Energie von Blockheizkraftwerken, Solaranlagen und Produktionsprozessen

Rechenzentren mit Wärme gekühlt

| Autor / Redakteur: Ludger Schmitz / Ulrike Ostler

Ein Adsorptionssystem von Invensor beim IT-Dienstleister PDV Systems
Ein Adsorptionssystem von Invensor beim IT-Dienstleister PDV Systems (Bild: Invensor)

Üblicherweise wird für die Kühlung von Rechenzentren Strom gebraucht – und zwar sehr viel. Die Kühltechnik der Berliner Invensor GmbH arbeitet mit Wärme. Das ist dort ideal, wo zum Beispiel Blockheizkraftwerke, Gas, Solaranlagen oder Produktionsprozesse diese Energie liefern.

Der Effekt ist vom Baden bekannt: Ein nasser Körper fröstelt an der Luft trotz schönsten Sonnenscheins. Die Verdampfung der Feuchtigkeit auf der Haut wirkt kühlend.

Dass sich dieser Effekt im großen Stil nutzen lässt, wurde schon 1878 auf der Weltausstellung in Paris vorgeführt. Eine durch Sonnenenergie angetriebene Sorptionsanlage konnte einen Eisblock erzeugen.

Nach dem Prinzip arbeiten auch moderne Kühlgeräte: Verdampfung eines Kühlmittels sorgt für Kälte. Allerdings braucht es eine Menge Strom, um über den natürlichen Verdampfungsprozess hinaus in einem Maße Kälte zu erzeugen, wie sie zur Kühlung von Rechenzentren nötig ist.

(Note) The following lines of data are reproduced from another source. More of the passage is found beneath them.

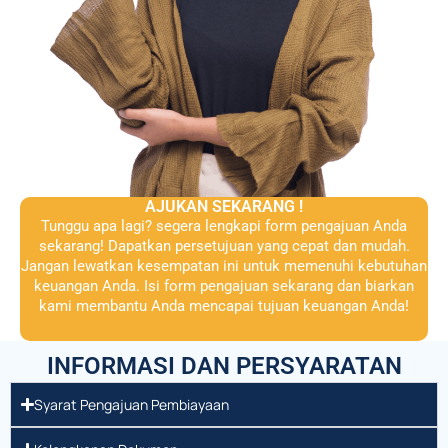
AJUKAN SEKARANG !
Tunggu apa lagi? segera lengkapi form pengajuan Anda
sekarang! Dapatkan persetujuan yang cepat dan mudah.
Jangan lewatkan kesempatan ini untuk memenuhi kebutuhan
keuangan Anda. Isi form pengajuan sekarang dan biarkan
kami membantu Anda mencapai tujuan keuangan Anda!
INFORMASI DAN PERSYARATAN
Syarat Pengajuan Pembiayaan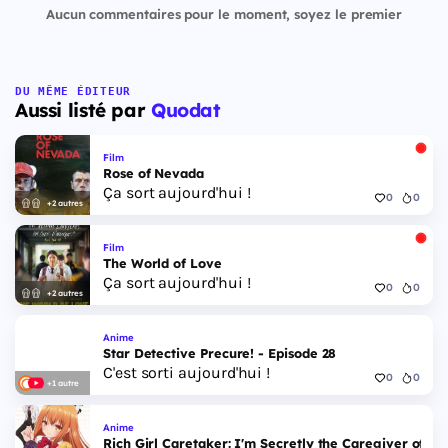
Aucun commentaires pour le moment, soyez le premier
DU MÊME ÉDITEUR
Aussi listé par
Quodat
Film
Rose of Nevada
Ça sort aujourd'hui !
0
0
+2 autres
Film
The World of Love
Ça sort aujourd'hui !
0
0
+2 autres
Anime
Star Detective Precure! - Episode 28
C'est sorti aujourd'hui !
0
0
+1 autre
Anime
Rich Girl Caretaker: I'm Secretly the Caregiver of the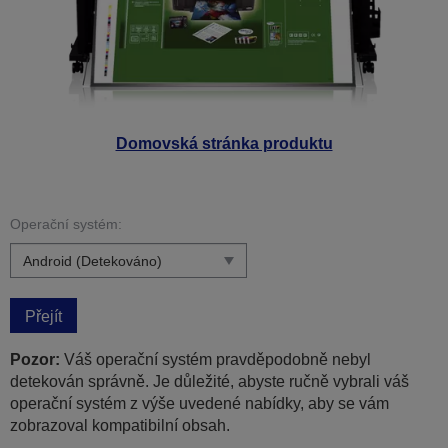
Domovská stránka produktu
Operační systém:
Přejít
Pozor:
Váš operační systém pravděpodobně nebyl
detekován správně. Je důležité, abyste ručně vybrali váš
operační systém z výše uvedené nabídky, aby se vám
zobrazoval kompatibilní obsah.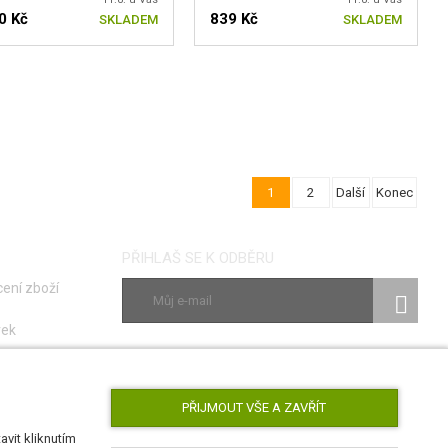
0 Kč
839 Kč
SKLADEM
SKLADEM
1
2
Další
Konec
PŘIHLAŠ SE K ODBĚRU
ení zboží
vek
ky
SLEDUJ NÁS
poruch
PŘIJMOUT VŠE A ZAVŘÍT
vit kliknutím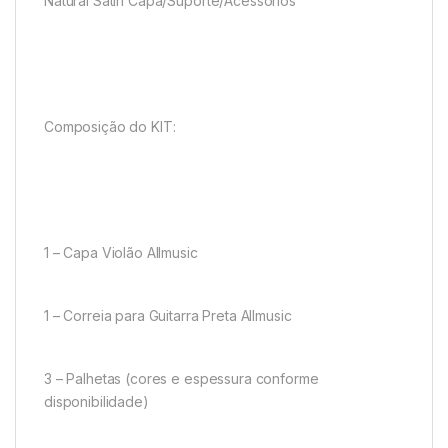
Natural Satin Capa/Suporte/Acessórios
Composição do KIT:
1 – Capa Violão Allmusic
1 – Correia para Guitarra Preta Allmusic
3 – Palhetas (cores e espessura conforme
disponibilidade)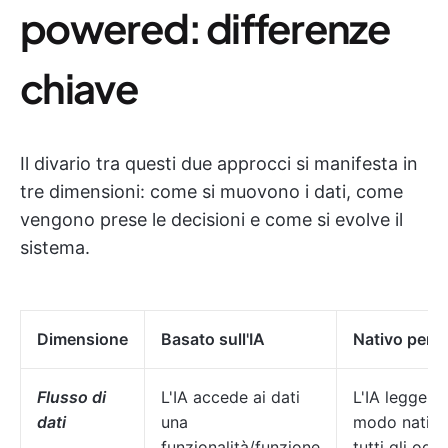
powered: differenze
chiave
Il divario tra questi due approcci si manifesta in
tre dimensioni: come si muovono i dati, come
vengono prese le decisioni e come si evolve il
sistema.
Dimensione
Basato sull'IA
Nativo per l'
Flusso di
L'IA accede ai dati
L'IA legge in
dati
una
modo nativ
funzionalità/funzione
tutti gli ogge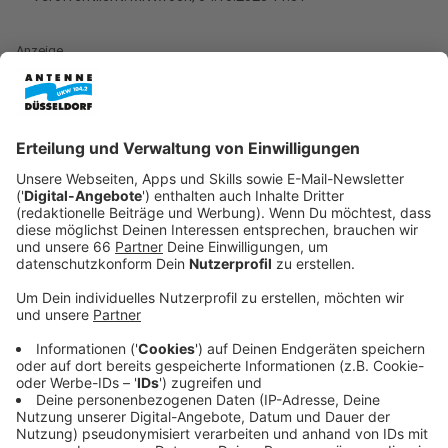
Anzeige
Würfel, Karten, Rätsel- und Strategiespiele: Zur
internationalen Publikumsmesse "Spiel'23" werden 935
Aussteller aus 56 Ländern ihre Neuheiten vorstellen.
Thematisch würden dabei Umwelt und Nachhaltigkeit
großgeschrieben, sagte die Geschäftsführerin der
"Spiel Essen", Carol Rapp.
Anzeige
Die bis Sonntag (08.10.) erwarteten mindestens 180
000 Besucherinnen und Besucher könnten sich auch
etwa zur Rolle von Spielen für Bildung und Schule oder
als Spiegel der Gesellschaft informieren. Rund 1745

Die Klimatisierung mit herkömmlichen Methoden hat einen Anteil von 30 bis 50 Prozent am Stromverbrauch eines Rechenzentrums. Einen alternativen Weg macht sich die Berliner Invensor GmbH zu Nutze, nämlich die Adsorption und zwar in zwei Teilprozessen.

An der Oberfläche eines Absorbers lagert sich ein Kühlmittel ab, das dort verdampft, also Kälte erzeugt. Gleichzeitig wird ein zweiter Absorber durch Wärme, zum Beispiel aus einer Solaranlage oder einem Blockheizkraftwerk erhitzt. Beide Absorber durchlaufen abwechselnd beide Phasen. Durch Wärme entsteht so Kälte.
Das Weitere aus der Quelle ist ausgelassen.